Die Kommission soll auch Daten über die Umgestaltung des Staudamms von Ed Daoud in Sidi Ifni, den Schutz des Viertels Al Massira in der Stadt Bouyzakarne und des Douar Ouaaroune (Provinz Guelmim) sowie anderer Regionen sammeln.

Die Mitteilung berichtete von der Rettung von neun Personen (fünf Frauen, drei Kinder und ein Mann), die mit einem Hubschrauber der Königlichen Streitkräfte aus der Region Ouaroune in die Stadt Guelmim evakuiert wurden.

Die evakuierten Personen wurden auf der Ebene des Douar Azdar gerettet, nachdem sie von den durch diese Unwetter verursachten Überschwemmungen eingeschlossen worden waren, präzisierten dieselben Quellen.

Ein Militärhubschrauber hatte bei zwei Operationen 45 Opfer der Überschwemmungen in der Region evakuiert, wird erinnert.
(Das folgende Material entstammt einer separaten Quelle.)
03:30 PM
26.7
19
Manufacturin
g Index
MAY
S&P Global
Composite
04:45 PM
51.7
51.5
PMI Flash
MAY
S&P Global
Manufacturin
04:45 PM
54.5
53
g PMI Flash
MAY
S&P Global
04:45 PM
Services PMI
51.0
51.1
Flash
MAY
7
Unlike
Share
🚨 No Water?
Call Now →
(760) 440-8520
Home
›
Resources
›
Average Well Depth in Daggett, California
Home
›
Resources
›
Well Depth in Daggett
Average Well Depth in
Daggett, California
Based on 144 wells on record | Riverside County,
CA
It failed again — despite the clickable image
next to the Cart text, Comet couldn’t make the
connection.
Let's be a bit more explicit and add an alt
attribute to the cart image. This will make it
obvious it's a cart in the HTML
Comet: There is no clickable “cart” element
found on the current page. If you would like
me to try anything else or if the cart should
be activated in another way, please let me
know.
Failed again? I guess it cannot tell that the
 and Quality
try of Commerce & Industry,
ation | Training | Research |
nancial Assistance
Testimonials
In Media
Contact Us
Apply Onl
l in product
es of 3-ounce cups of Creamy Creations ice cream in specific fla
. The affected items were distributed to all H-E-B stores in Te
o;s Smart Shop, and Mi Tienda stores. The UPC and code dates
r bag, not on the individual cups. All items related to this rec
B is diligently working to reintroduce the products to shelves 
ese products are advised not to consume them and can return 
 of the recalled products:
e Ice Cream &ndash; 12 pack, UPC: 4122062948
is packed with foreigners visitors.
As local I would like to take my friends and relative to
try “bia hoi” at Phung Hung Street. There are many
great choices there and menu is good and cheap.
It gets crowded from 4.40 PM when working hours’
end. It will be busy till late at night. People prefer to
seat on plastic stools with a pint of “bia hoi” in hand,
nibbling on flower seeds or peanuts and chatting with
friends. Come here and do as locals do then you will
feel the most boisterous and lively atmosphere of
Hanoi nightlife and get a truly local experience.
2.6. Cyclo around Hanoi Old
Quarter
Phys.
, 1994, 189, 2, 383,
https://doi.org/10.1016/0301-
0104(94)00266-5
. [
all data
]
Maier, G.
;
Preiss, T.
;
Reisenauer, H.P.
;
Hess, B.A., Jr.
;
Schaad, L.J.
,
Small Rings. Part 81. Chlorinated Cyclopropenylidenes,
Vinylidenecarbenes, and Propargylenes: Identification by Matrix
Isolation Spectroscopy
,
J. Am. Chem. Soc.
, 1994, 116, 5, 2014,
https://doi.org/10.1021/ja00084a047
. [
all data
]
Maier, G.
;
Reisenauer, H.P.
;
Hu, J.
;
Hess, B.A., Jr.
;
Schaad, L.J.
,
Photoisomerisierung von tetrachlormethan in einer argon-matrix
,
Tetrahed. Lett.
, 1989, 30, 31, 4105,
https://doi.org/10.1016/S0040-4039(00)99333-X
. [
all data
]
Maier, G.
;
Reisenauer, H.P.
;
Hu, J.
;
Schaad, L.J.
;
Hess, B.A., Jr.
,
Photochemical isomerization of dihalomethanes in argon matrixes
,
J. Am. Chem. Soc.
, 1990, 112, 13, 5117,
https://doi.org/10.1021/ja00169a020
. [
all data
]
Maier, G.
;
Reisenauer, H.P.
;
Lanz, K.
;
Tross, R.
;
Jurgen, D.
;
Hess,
Es ist zudem zu vermerken, dass die Rettungsaktionen, die in den letzten 48 Stunden in den Regionen Guelmim und Souss Massa-Drâa durchgeführt wurden, die weiterhin unter erheblichen Störungen leiden, die Rettung von 113 Personen in Gefahr ermöglicht haben, teilte das Innenministerium am Donnerstag mit.

Die gleiche Quelle präzisiert, dass 35 Personen dank der von den FAR und der Königlichen Gendarmerie eingesetzten Luftmittel gerettet werden konnten.

Es sei daran erinnert, dass seit dem 20. des Monats 545 Personen in den von den Unwettern betroffenen Provinzen gerettet wurden.